E76.1 Mucopolysaccharidosis, type II

Name of the Condition

• Mucopolysaccharidosis, type II (ICD-10 Code: E76.1)

Summary

Mucopolysaccharidosis, type II (MPS II) is a rare inherited disorder caused by a deficiency of the enzyme iduronate-2-sulfatase, leading to the accumulation of glycosaminoglycans (GAGs) in tissues. This buildup disrupts normal cellular function, resulting in progressive multisystem involvement, including skeletal abnormalities, organ enlargement, and neurological impairment. Early diagnosis and intervention are critical to manage symptoms and slow disease progression.

Causes

MPS II is caused by genetic mutations in the IDS gene, which encodes the iduronate-2-sulfatase enzyme. These mutations impair the enzyme's ability to break down GAGs, leading to their accumulation in cells, tissues, and organs. The condition follows an X-linked recessive inheritance pattern, meaning males are typically more severely affected, while females may be carriers or show variable symptoms.

Risk Factors

• Family history of MPS II or related lysosomal storage disorders.
• Consanguineous relationships (increased risk of recessive inheritance).
• Ethnic or geographic populations with higher carrier rates for IDS mutations.

Symptoms

• Skeletal abnormalities, such as short stature, joint stiffness, or dysostosis multiplex.
• Organ enlargement (e.g., hepatosplenomegaly).
• Neurological symptoms, including developmental delay, seizures, or cognitive impairment.
• Coarse facial features, clouded corneas, and hearing loss.

Diagnosis

Diagnosis involves clinical evaluation of symptoms, enzyme activity testing (iduronate-2-sulfatase deficiency), and genetic testing to confirm mutations in the IDS gene. Urine tests may show elevated GAG levels, and imaging studies can assess organ and skeletal involvement.

Treatment Options

Treatment focuses on managing symptoms and slowing disease progression. Enzyme replacement therapy (ERT) is available to address systemic manifestations. Supportive care includes physical therapy, surgery for skeletal or organ complications, and management of neurological symptoms.

Prognosis and Follow-Up

Prognosis varies based on disease severity and age of onset. Early intervention improves outcomes, but progressive organ damage and neurological decline may occur. Regular follow-up with specialists (e.g., geneticists, neurologists) is essential to monitor complications and adjust care.

Complications

• Progressive neurological impairment (e.g., cognitive decline, motor dysfunction).
• Respiratory and cardiac complications due to organ enlargement.
• Skeletal deformities and joint contractures.
• Vision and hearing loss.

Lifestyle & Prevention

• Genetic counseling for families with a history of MPS II.
• Prenatal testing or carrier screening for at-risk pregnancies.
• Supportive therapies (e.g., physical therapy) to maintain mobility and function.

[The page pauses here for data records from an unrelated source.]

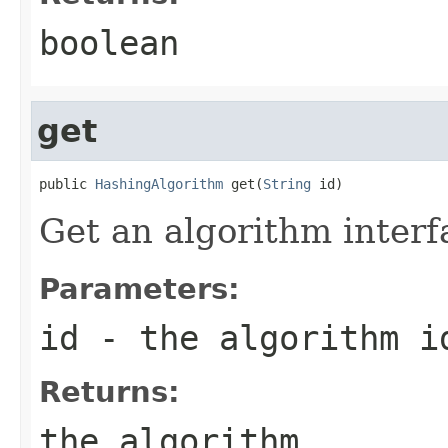
boolean
get
public 
HashingAlgorithm
 get(
String
 id)
Get an algorithm interfa
Parameters:
id
- the algorithm i
Returns:
the algorithm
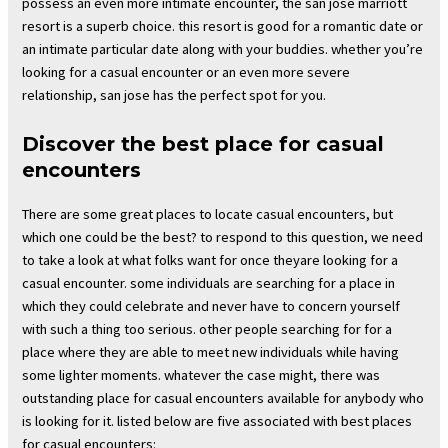
possess an even more intimate encounter, the san jose marriott
resort is a superb choice. this resort is good for a romantic date or
an intimate particular date along with your buddies. whether you’re
looking for a casual encounter or an even more severe
relationship, san jose has the perfect spot for you.
Discover the best place for casual
encounters
There are some great places to locate casual encounters, but
which one could be the best? to respond to this question, we need
to take a look at what folks want for once theyare looking for a
casual encounter. some individuals are searching for a place in
which they could celebrate and never have to concern yourself
with such a thing too serious. other people searching for for a
place where they are able to meet new individuals while having
some lighter moments. whatever the case might, there was
outstanding place for casual encounters available for anybody who
is looking for it. listed below are five associated with best places
for casual encounters:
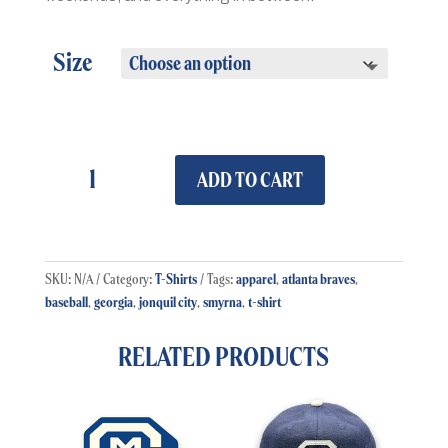
Size
Retro
Smyrna
ADD TO CART
Baseball
T-
Shirt
quantity
T-Shirts
apparel
atlanta braves
SKU:
N/A
Category:
Tags:
,
,
baseball
georgia
jonquil city
smyrna
t-shirt
,
,
,
,
RELATED PRODUCTS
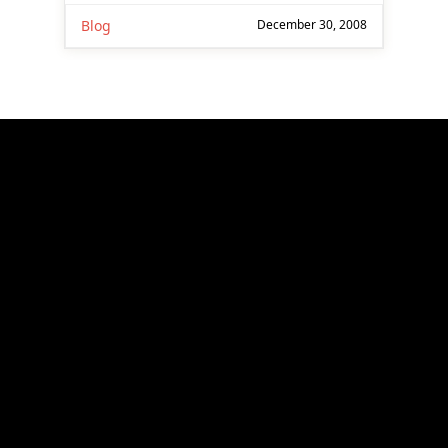
Blog
December 30, 2008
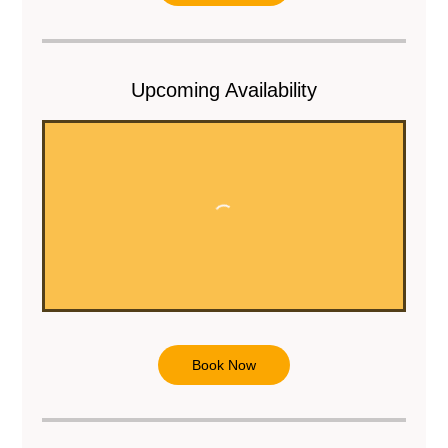
m
i
n
Upcoming Availability
Book Now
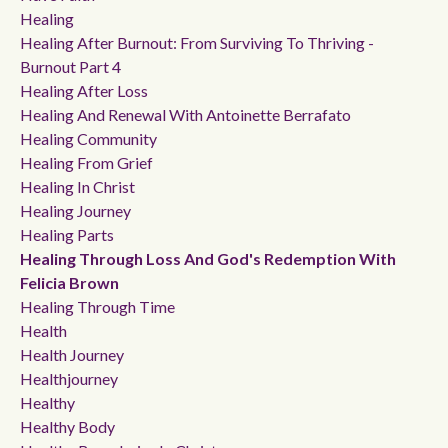
Healing
Healing After Burnout: From Surviving To Thriving -
Burnout Part 4
Healing After Loss
Healing And Renewal With Antoinette Berrafato
Healing Community
Healing From Grief
Healing In Christ
Healing Journey
Healing Parts
Healing Through Loss And God's Redemption With
Felicia Brown
Healing Through Time
Health
Health Journey
Healthjourney
Healthy
Healthy Body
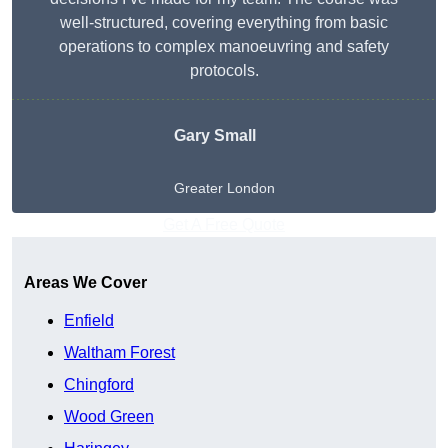
well-structured, covering everything from basic
operations to complex manoeuvring and safety
protocols.
Gary Small
Greater London
Get A Free Quote
Areas We Cover
Enfield
Waltham Forest
Chingford
Wood Green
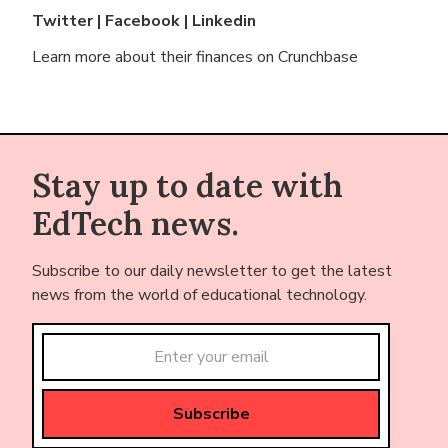
Twitter
|
Facebook
|
Linkedin
Learn more about their finances on
Crunchbase
Stay up to date with
EdTech news.
Subscribe to our daily newsletter to get the latest
news from the world of educational technology.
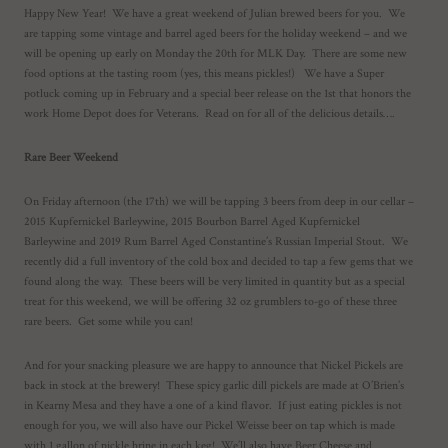
Happy New Year! We have a great weekend of Julian brewed beers for you. We
are tapping some vintage and barrel aged beers for the holiday weekend – and we
will be opening up early on Monday the 20th for MLK Day. There are some new
food options at the tasting room (yes, this means pickles!) We have a Super
potluck coming up in February and a special beer release on the 1st that honors the
work Home Depot does for Veterans. Read on for all of the delicious details….
Rare Beer Weekend
On Friday afternoon (the 17th) we will be tapping 3 beers from deep in our cellar –
2015 Kupfernickel Barleywine, 2015 Bourbon Barrel Aged Kupfernickel
Barleywine and 2019 Rum Barrel Aged Constantine’s Russian Imperial Stout. We
recently did a full inventory of the cold box and decided to tap a few gems that we
found along the way. These beers will be very limited in quantity but as a special
treat for this weekend, we will be offering 32 oz grumblers to-go of these three
rare beers. Get some while you can!
And for your snacking pleasure we are happy to announce that Nickel Pickels are
back in stock at the brewery! These spicy garlic dill pickels are made at O’Brien’s
in Kearny Mesa and they have a one of a kind flavor. If just eating pickles is not
enough for you, we will also have our Pickel Weisse beer on tap which is made
with 1 gallon of pickle brine in each keg! We’ll also have Beer Cheese and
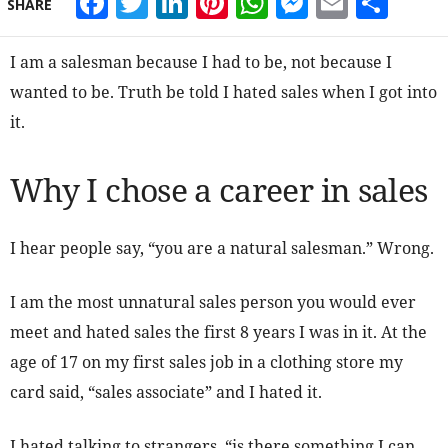
Facebook
Twitter
LinkedIn
Pinterest
WhatsApp
Messeng
Email
Sha
SHARE
I am a salesman because I had to be, not because I
wanted to be. Truth be told I hated sales when I got into
it.
Why I chose a career in sales
I hear people say, “you are a natural salesman.” Wrong.
I am the most unnatural sales person you would ever
meet and hated sales the first 8 years I was in it. At the
age of 17 on my first sales job in a clothing store my
card said, “sales associate” and I hated it.
I hated talking to strangers, “is there something I can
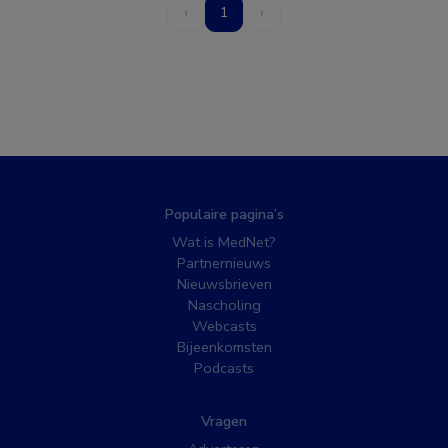
‹
1
›
Populaire pagina’s
Wat is MedNet?
Partnernieuws
Nieuwsbrieven
Nascholing
Webcasts
Bijeenkomsten
Podcasts
Vragen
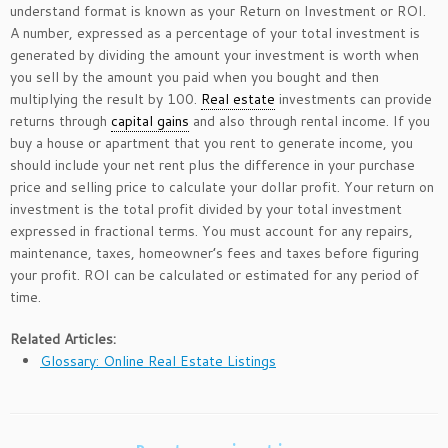
understand format is known as your Return on Investment or ROI.
A number, expressed as a percentage of your total investment is
generated by dividing the amount your investment is worth when
you sell by the amount you paid when you bought and then
multiplying the result by 100.
Real estate
investments can provide
returns through
capital gains
and also through rental income. If you
buy a house or apartment that you rent to generate income, you
should include your net rent plus the difference in your purchase
price and selling price to calculate your dollar profit. Your return on
investment is the total profit divided by your total investment
expressed in fractional terms. You must account for any repairs,
maintenance, taxes, homeowner’s fees and taxes before figuring
your profit. ROI can be calculated or estimated for any period of
time.
Related Articles:
Glossary: Online Real Estate Listings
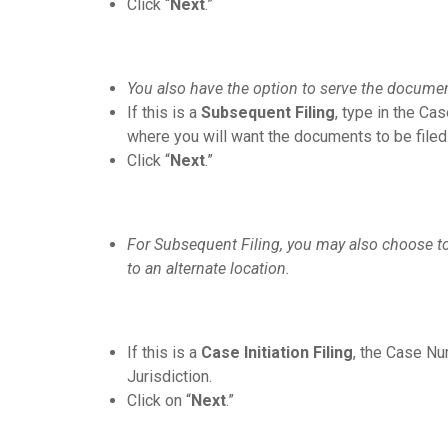
Click “
Next
.”
You also have the option to serve the documents
If this is a
Subsequent Filing
, type in the Ca
where you will want the documents to be filed
Click “
Next
.”
For Subsequent Filing, you may also choose to
to an alternate location.
If this is a
Case Initiation Filing
, the Case Num
Jurisdiction.
Click on “
Next
.”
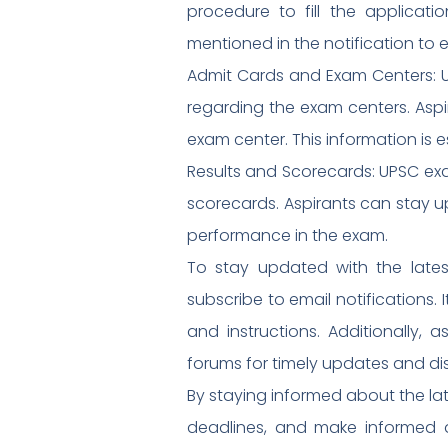
procedure to fill the applicat
mentioned in the notification to 
Admit Cards and Exam Centers: U
regarding the exam centers. Aspi
exam center. This information is e
Results and Scorecards: UPSC exam
scorecards. Aspirants can stay 
performance in the exam.
To stay updated with the latest
subscribe to email notifications
and instructions. Additionally, 
forums for timely updates and di
By staying informed about the lat
deadlines, and make informed de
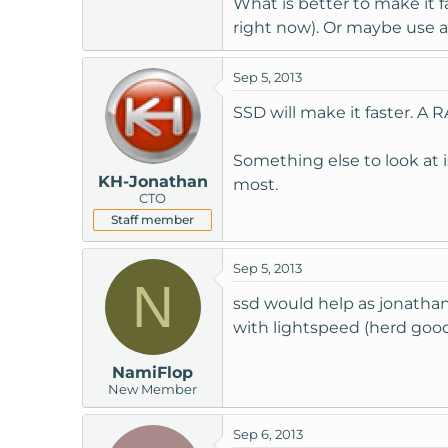
What is better to make it 
t
right now). Or maybe use 
e
r
Sep 5, 2013
SSD will make it faster. A
Something else to look at 
KH-Jonathan
most.
CTO
Staff member
Sep 5, 2013
N
ssd would help as jonathan
with lightspeed (herd goo
NamiFlop
New Member
Sep 6, 2013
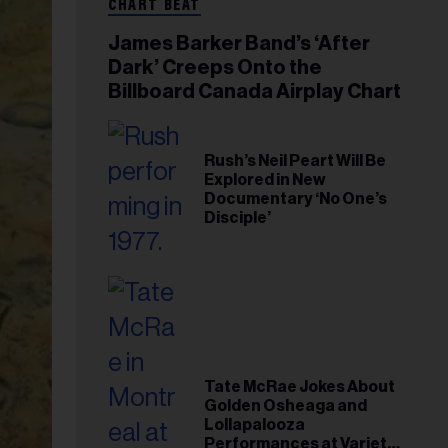
CHART BEAT
James Barker Band’s ‘After
Dark’ Creeps Onto the
Billboard Canada Airplay Chart
Rush’s Neil Peart Will Be
Explored in New
Documentary ‘No One’s
Disciple’
Tate McRae Jokes About
Golden Osheaga and
Lollapalooza
Performances at Variety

When to Seek Professional Help

Seek medical attention if symptoms such as developmental delays, organ enlargement, or skeletal abnormalities are observed, especially in males with a family history of the condition.

Tips for Medical Coders

Document the specific type of mucopolysaccharidosis (type II) and confirm the presence of characteristic symptoms or diagnostic findings. Ensure the code E76.1 is used for confirmed cases, with additional codes for complications or associated conditions as needed.